Smoked Venison Sausage Recipe
There are two ways to smoke these venison sausages, in the oven or in a smoker
- 4 ½ pounds ground venison
- 1 pound pork sausage
- 2 tablespoon salt
- 2 tablespoons sugar
- 2 tablespoons hickory smoked salt
- 2 ½ teaspoons garlic powder
- 2 ½ teaspoons mustard seeds
- 2 ½ teaspoons black pepper
Mix all ingredients well in a large bowl. Cover and refrigerate. Remove in 24 hours and remix well. Return to refrigerator for 3 days. After 3 days, shape into 5 logs. Bake in oven for 8 hours at 140 degrees or 12 hours in your outdoor smoker.
Homemade Sausage Tips
When you are done mixing the spices with the meat, form a little patty and fry it up before stuffing the casings or forming into patties. Taste to see if the spice combination is right for your taste; maybe there is not enough spice or it’s too spicy; everyone is different. Remember you can always add more spice.
The sausage will be pale in color because it was not smoked. You can smoke the sausage before freezing.
Over the years, pork has become much leaner and can be a problem. You want fatty pork because insufficient fat in your mixture makes for dry sausage.
Sausage Making 101
- First you want to wash your hands with soap and water before working with meat, after changing tasks, and when finished.

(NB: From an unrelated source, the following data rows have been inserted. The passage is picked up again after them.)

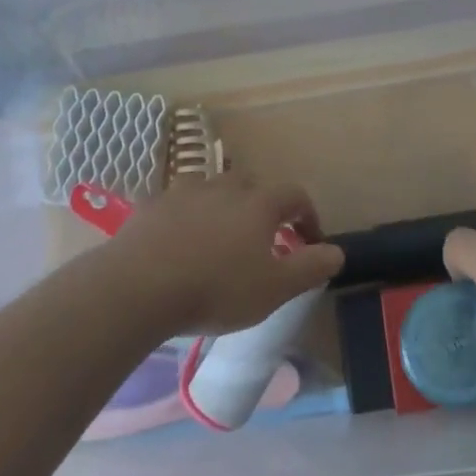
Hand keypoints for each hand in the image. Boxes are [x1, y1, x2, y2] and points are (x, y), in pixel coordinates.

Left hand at [108, 175, 343, 336]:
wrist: (138, 287)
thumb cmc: (216, 288)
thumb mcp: (274, 289)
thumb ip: (310, 268)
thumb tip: (337, 252)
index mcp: (259, 203)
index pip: (295, 195)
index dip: (308, 216)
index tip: (310, 242)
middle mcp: (225, 186)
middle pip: (253, 187)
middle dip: (264, 209)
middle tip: (263, 241)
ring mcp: (186, 191)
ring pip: (214, 191)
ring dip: (224, 209)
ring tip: (220, 240)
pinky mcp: (153, 204)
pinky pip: (179, 205)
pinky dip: (188, 218)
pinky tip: (180, 244)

- Make sure you start with clean equipment - sanitize surfaces a solution of 1 teaspoon chlorine bleach per quart of water.
- If using frozen meat, first thaw in refrigerator.
- You will want to keep the temperature of the meat as cold as possible (below 40 degrees F) during grinding and mixing.
- You may also mix the dry ingredients (seasonings) in water to dissolve the curing ingredients and allow for even distribution throughout the product during regrind.
If stuffing sausage:
- Choose only high-quality hog casings that have been salted.
- Take the casings out and soak in warm water for several hours; it makes them more flexible and they won't split as easily. Cut in 4 ft. lengths.
- If you have the grinding equipment,coarse-grind the meat first, then add the rest of the ingredients and regrind.
- Put the ground meat in the freezer for 30 to 60 minutes before you start. The meat stiffens up a little and it's easier to put through the grinder. Stick one end of each casing on the faucet and run warm water through the inside of the casing before stuffing. Don't pack the casings too tight. After stuffing, place the coils in the refrigerator to "dry" overnight. The next day, twist into links and prepare for freezing and/or smoking.
If making sausage patties:
- Cut off piece of wax paper to cover a baking sheet. Pat the sausage mixture to approximately 1/2 inch thick and use a biscuit cutter or the top of a drinking glass to cut out even patties. Flash freeze (freezing on the cookie sheet first) the patties. Take out the frozen patties and place a piece of waxed paper between each one. At this point you can vacuum seal them or wrap very well with Saran Wrap, aluminum foil, Ziplock bags (anything that will keep the smell in the package), and mark the bags with the date and stack in the freezer.
- Wash grinding and stuffing equipment with hot soapy water and again sanitize surfaces with a solution of 1 teaspoon chlorine bleach per quart of water.
- You can also cook it before you freeze it (I don't). I have kept this in the deep-freeze for several months with no loss in quality.
- Use food thermometers to ensure cooked sausage products have reached proper internal temperature of 160 degrees F before consuming.